China has been the best performing wealth market in the last decade, and these projections show the country as continuing on that track. In fact, both China and India are expected to see triple-digit growth in private wealth between now and 2028.

As far as developed countries go, it’s not surprising that growth rates are much more modest. In Europe, countries like Great Britain, Germany, France, and Italy are only expected to add 10% to private wealth in 10 years, while Canada (30%) and the U.S. (20%) do marginally better.

One notable exception here is Australia, which is expected to add 80% to private wealth over the timeframe – and it will leapfrog both Germany and the U.K. in the rankings in the process.

Wealth per Capita

Here’s a look at the wealth of nations in a different way, this time with numbers adjusted on a per capita basis.

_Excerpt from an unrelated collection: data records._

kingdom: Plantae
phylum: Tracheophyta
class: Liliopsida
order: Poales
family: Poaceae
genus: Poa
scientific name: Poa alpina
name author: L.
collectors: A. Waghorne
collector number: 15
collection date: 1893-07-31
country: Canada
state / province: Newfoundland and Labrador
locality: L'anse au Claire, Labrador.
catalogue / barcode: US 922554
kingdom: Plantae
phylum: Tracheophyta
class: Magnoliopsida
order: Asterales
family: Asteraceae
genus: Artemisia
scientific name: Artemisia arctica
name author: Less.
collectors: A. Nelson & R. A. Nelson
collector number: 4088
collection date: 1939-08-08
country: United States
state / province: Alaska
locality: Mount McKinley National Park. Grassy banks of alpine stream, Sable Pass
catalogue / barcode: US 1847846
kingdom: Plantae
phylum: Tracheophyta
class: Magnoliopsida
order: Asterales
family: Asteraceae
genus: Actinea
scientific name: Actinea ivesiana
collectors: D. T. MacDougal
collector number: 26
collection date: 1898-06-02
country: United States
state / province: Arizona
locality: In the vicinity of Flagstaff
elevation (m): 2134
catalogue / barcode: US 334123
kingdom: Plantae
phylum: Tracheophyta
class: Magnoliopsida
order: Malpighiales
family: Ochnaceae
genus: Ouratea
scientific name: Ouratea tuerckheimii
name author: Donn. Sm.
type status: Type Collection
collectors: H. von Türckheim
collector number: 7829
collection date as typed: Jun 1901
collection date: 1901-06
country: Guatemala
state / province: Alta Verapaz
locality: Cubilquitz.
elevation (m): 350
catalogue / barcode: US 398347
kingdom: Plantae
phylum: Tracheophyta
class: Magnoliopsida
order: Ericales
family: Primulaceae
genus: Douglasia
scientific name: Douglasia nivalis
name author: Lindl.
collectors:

RankCountryEst. PopulationWealth per capita (2018)
#1🇲🇨 Monaco38,695$2,114,000
#2🇱🇮 Liechtenstein37,810$786,000
#3🇨🇭 Switzerland8,420,000$315,000
#4🇱🇺 Luxembourg590,667$300,000
#5🇦🇺 Australia24,600,000$244,000
#6🇳🇴 Norway5,258,000$198,000
#7🇺🇸 United States327,200,000$186,000
#8🇸🇬 Singapore5,612,000$177,000
#9🇭🇰 Hong Kong7,392,000$169,000
#10🇨🇦 Canada36,540,000$163,000

When using per capita numbers, it’s absolutely no contest.

Monaco, the city-state on the French Riviera, is a money magnet with $2.1 million of private wealth per citizen. This means the average Monacan is at least 10 times richer than the average North American or European.

Liechtenstein, a microstate that sits in the Alps between Switzerland and Austria, also has a high average wealth of $786,000 per person. Like Monaco, its population is well under 50,000 people.

Finally, it’s worth mentioning that three countries on the per capita list also made the overall list. Put another way, the countries of Australia, Canada, and the United States can all claim to be among the wealthiest of nations in both absolute and per capita terms.